The general preliminary allegation that the “said instrument of writing was employed as a means to have the aforesaid 30,000 shares of no par common stock of said Sirian Lamp Company issued without consideration to said persons in evasion and violation of the statutes of the State of Delaware” is within that rule, and is of no real importance in determining whether fraud appears.
The basic allegation with respect to lack of value seems to be in the same category, and is no more than a mere conclusion or opinion, without a statement of any essential facts.
In accordance with the general rule that the issuance of a patent gives rise to a presumption that the qualities essential to patentability are present, a patent is prima facie evidence of novelty, utility and invention. 48 C.J. 59; Vol. 2 Bouv.Law Dict., (Rawles Third Rev.) Patents, page 2514; see also, West, et al., v. Sirian Lamp Company, et al., ante p. 90, 37 A. 2d 835. This may be rebutted by appropriate evidence [West, et al., v. Sirian Lamp Co., et al., ante p. 328, 42 A. 2d 883; 2 Walker on Patents, (Deller’s Ed.) *4041273], but no such facts appear. Neither the prior state of the art, court decisions holding the patents invalid, nor any other possible pertinent facts are stated. See Walker on Patents, swpra, §§ 578, 662-664, 714-720. Moreover, the allegation that the corporation knew it would not be possible or practical to obtain any value from the purported license within said period of six months is not sufficiently definite to justify the conclusion that fraud appears.
The terms of the contract, the admitted facts that the patents licensed had not been exploited prior to May 9, 1922, and have never been used for commercial purposes, and that only $11,500 par value of preferred stock was issued prior to January 2, 1923, are pertinent, but they alone do not supply the reason why the patents were valueless. If fraud is relied on, the essential facts must be pleaded.
When the amendment to the bill was allowed (West et al., v. Sirian Lamp Co., et al., ante p. 328, 42 A. 2d 883) I was under the impression that it alleged that the officers and directors of the Sirian Lamp Company did not intend to exploit or commercialize the patents within six months from the date of the contract, but apparently that allegation did not appear.
While the complainants’ charges might not have been easy to state with the particularity required by good pleading, their application to amend should have been denied.

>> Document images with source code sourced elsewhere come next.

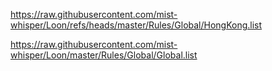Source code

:https://raw.githubusercontent.com/mist-whisper/Loon/refs/heads/master/Rules/Global/HongKong.list

https://raw.githubusercontent.com/mist-whisper/Loon/master/Rules/Global/Global.list
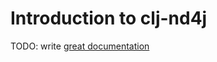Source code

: # Introduction to clj-nd4j

TODO: write [great documentation](http://jacobian.org/writing/what-to-write/)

Furthermore, the patent licenses were granted May 9, 1922, and the complainants concede that their apparent delay in filing their bill must be explained or excused by appropriate allegations (Bush v. Hillman Land Co., 22 Del. Ch. 374, 2 A. 2d 133; Bovay v. H. M. Byllesby & Co., 25 Del. Ch. 1, 12 A. 2d 178, 190, etc.; Id., 26 Del. Ch. 69, 22 A. 2d 138, 142) ; but conclusions, rather than facts, are alleged. Bush v. Hillman Land Co., supra; Martin v. Martin, (Del.) 74 A. 864.
The demurrer is sustained and an order will be entered accordingly.